What to do
Return the data below in full and exactly, except that the pictures are dropped.

Given data
* * *

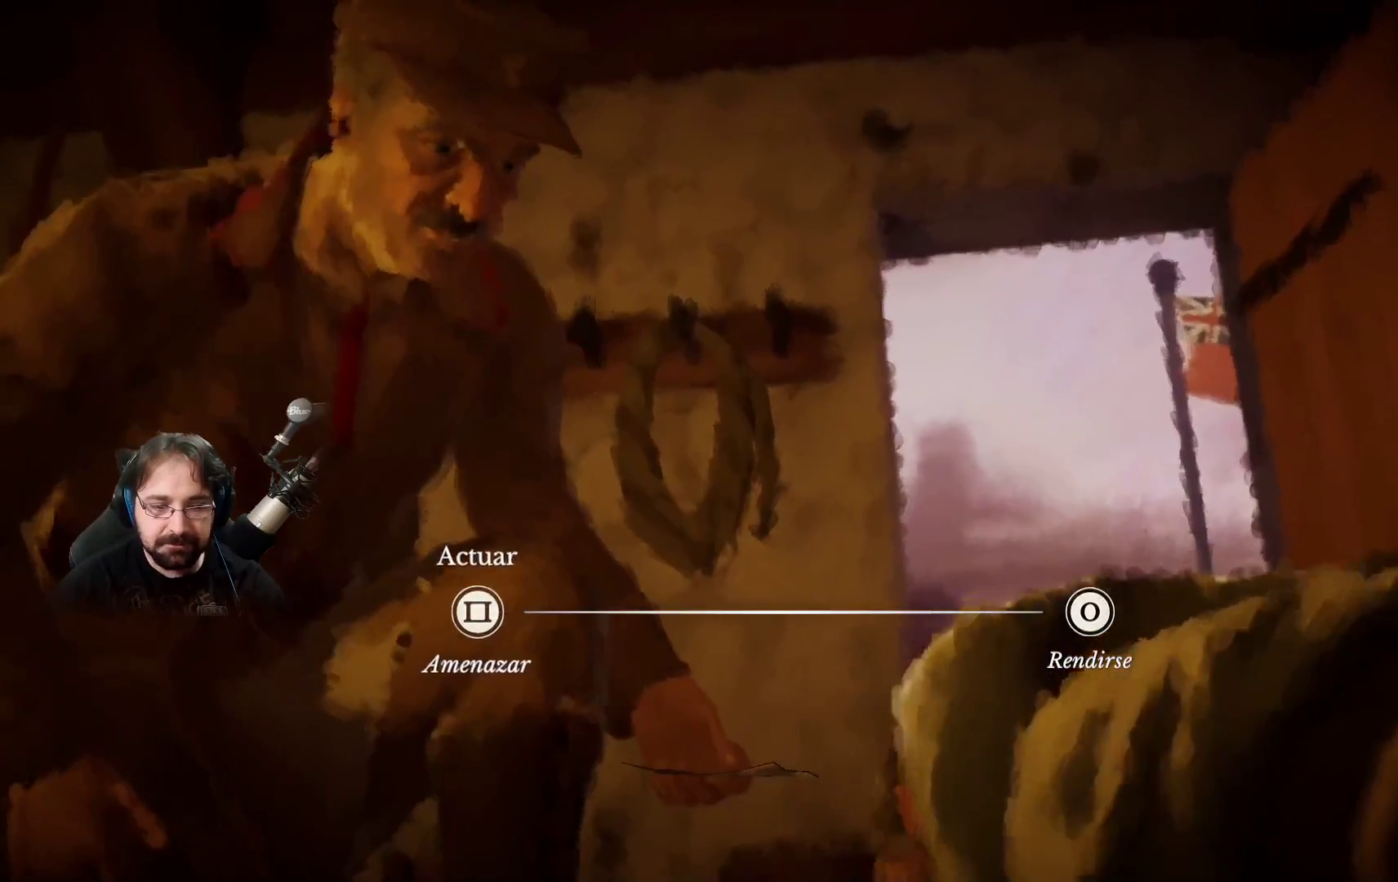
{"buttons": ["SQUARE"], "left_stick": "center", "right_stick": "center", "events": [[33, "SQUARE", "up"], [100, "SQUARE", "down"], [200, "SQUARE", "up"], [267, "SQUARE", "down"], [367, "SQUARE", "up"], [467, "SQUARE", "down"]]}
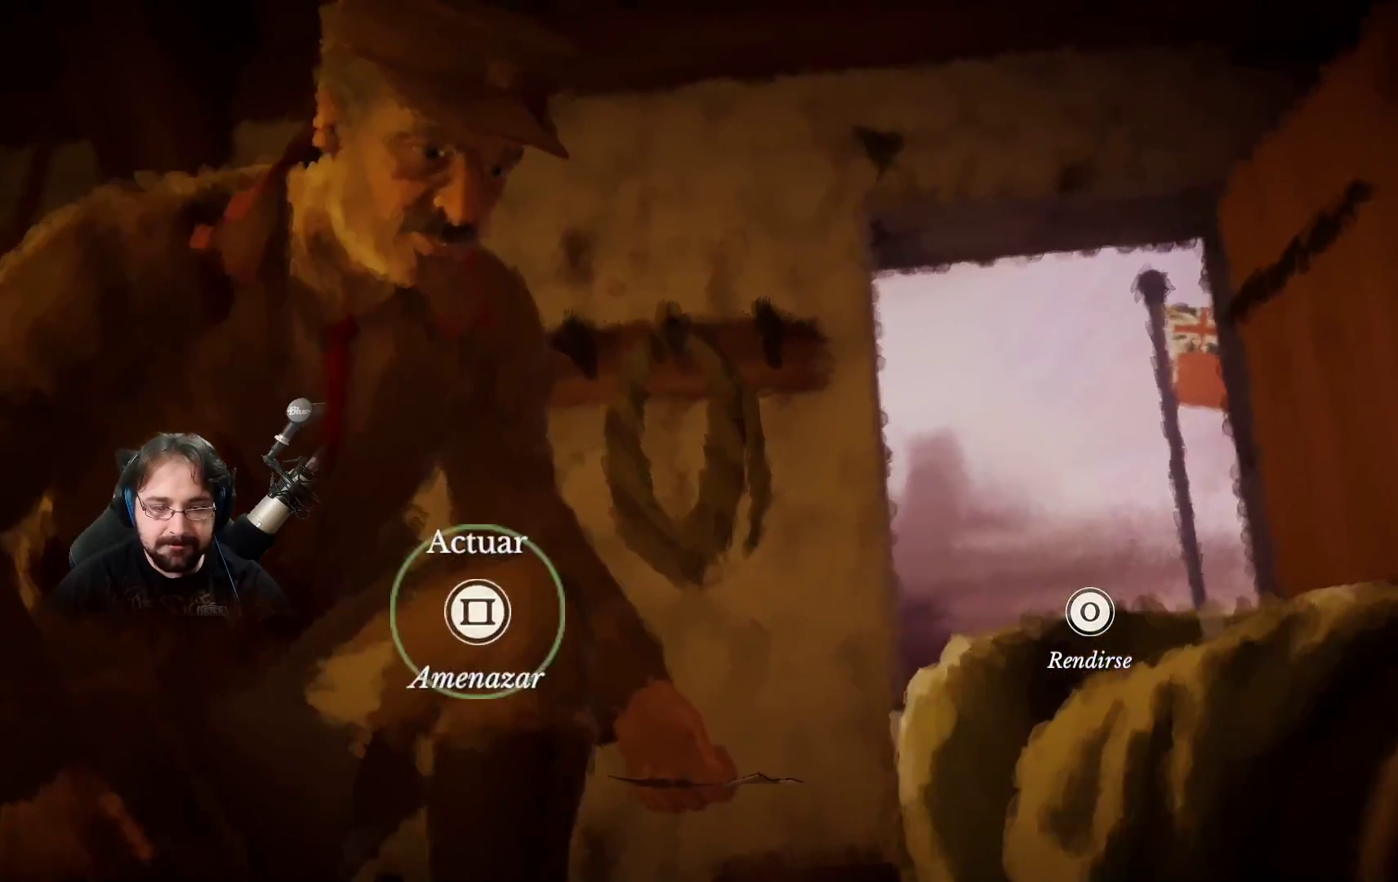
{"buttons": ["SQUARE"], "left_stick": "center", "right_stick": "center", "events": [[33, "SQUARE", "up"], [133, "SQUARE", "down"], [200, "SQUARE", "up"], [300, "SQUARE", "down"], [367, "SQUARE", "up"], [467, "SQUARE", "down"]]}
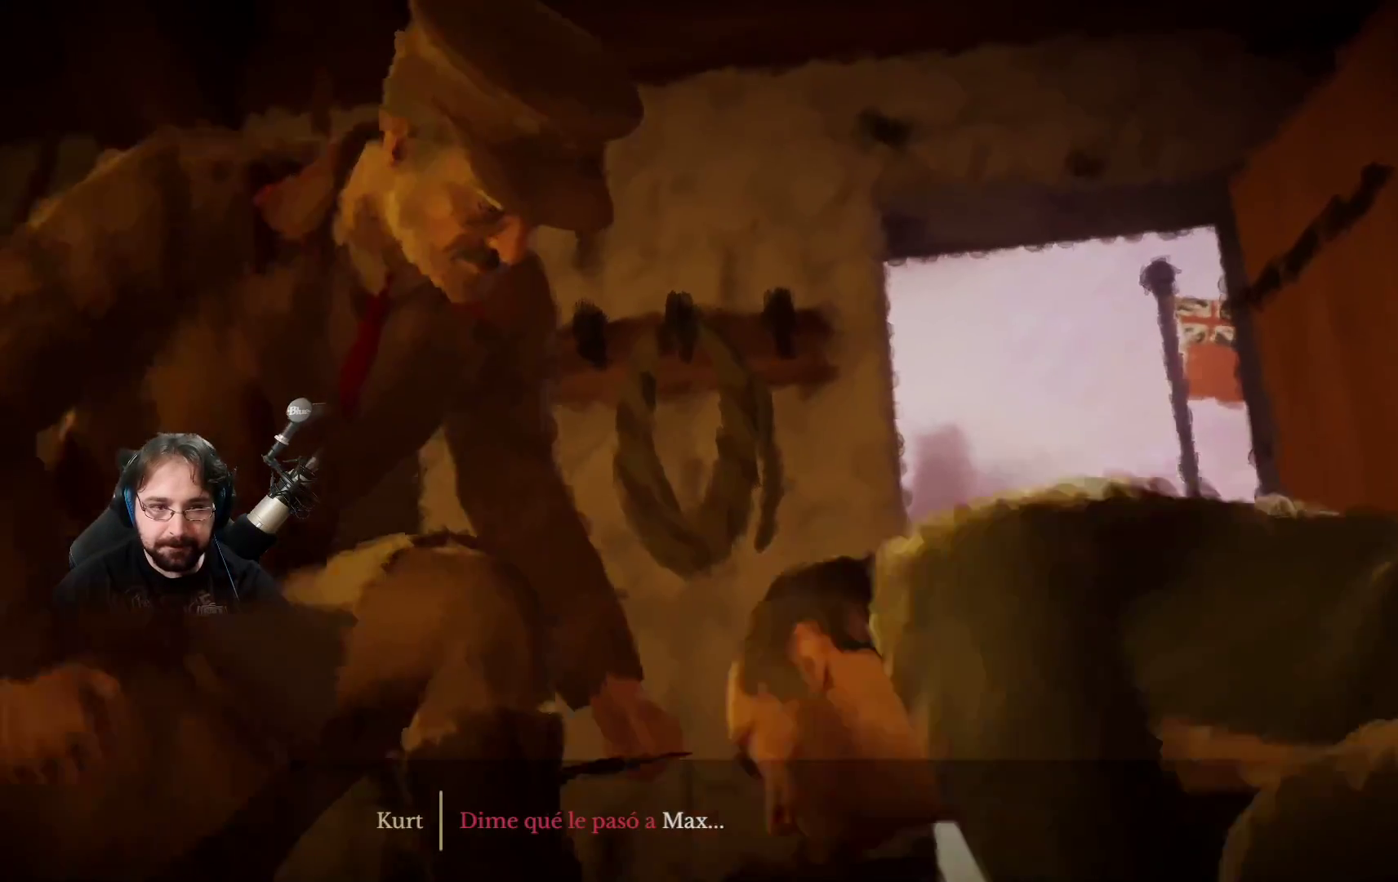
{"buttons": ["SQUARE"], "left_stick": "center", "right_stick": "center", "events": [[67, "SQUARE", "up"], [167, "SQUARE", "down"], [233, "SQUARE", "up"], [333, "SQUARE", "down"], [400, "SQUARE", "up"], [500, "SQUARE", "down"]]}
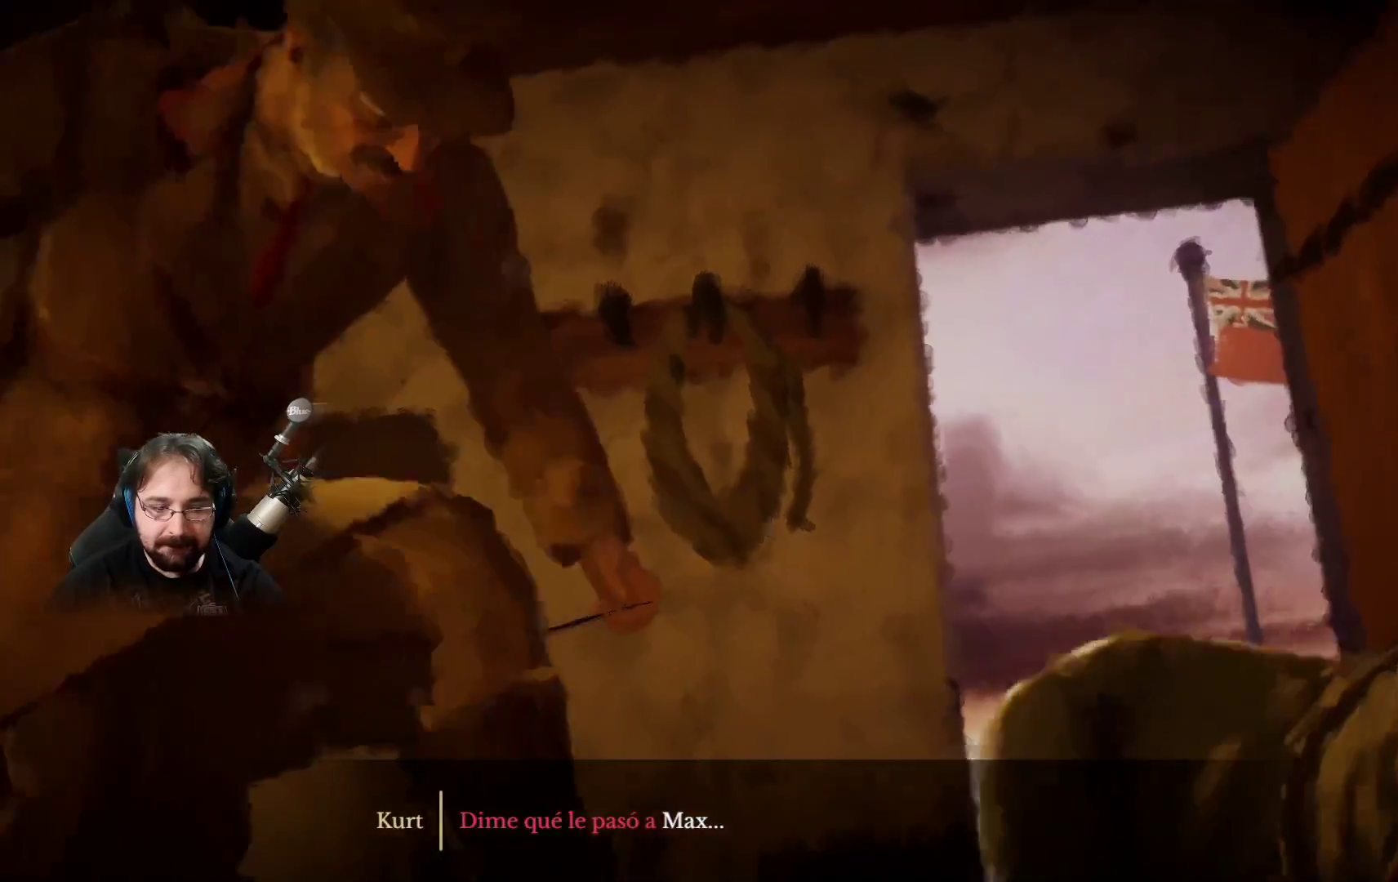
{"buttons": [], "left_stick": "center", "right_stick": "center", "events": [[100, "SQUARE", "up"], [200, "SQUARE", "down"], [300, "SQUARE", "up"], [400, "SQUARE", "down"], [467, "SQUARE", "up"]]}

* * *

Answer to the exercise
{"buttons": ["SQUARE"], "left_stick": "center", "right_stick": "center", "events": [[33, "SQUARE", "up"], [100, "SQUARE", "down"], [200, "SQUARE", "up"], [267, "SQUARE", "down"], [367, "SQUARE", "up"], [467, "SQUARE", "down"]]}
{"buttons": ["SQUARE"], "left_stick": "center", "right_stick": "center", "events": [[33, "SQUARE", "up"], [133, "SQUARE", "down"], [200, "SQUARE", "up"], [300, "SQUARE", "down"], [367, "SQUARE", "up"], [467, "SQUARE", "down"]]}
{"buttons": ["SQUARE"], "left_stick": "center", "right_stick": "center", "events": [[67, "SQUARE", "up"], [167, "SQUARE", "down"], [233, "SQUARE", "up"], [333, "SQUARE", "down"], [400, "SQUARE", "up"], [500, "SQUARE", "down"]]}
{"buttons": [], "left_stick": "center", "right_stick": "center", "events": [[100, "SQUARE", "up"], [200, "SQUARE", "down"], [300, "SQUARE", "up"], [400, "SQUARE", "down"], [467, "SQUARE", "up"]]}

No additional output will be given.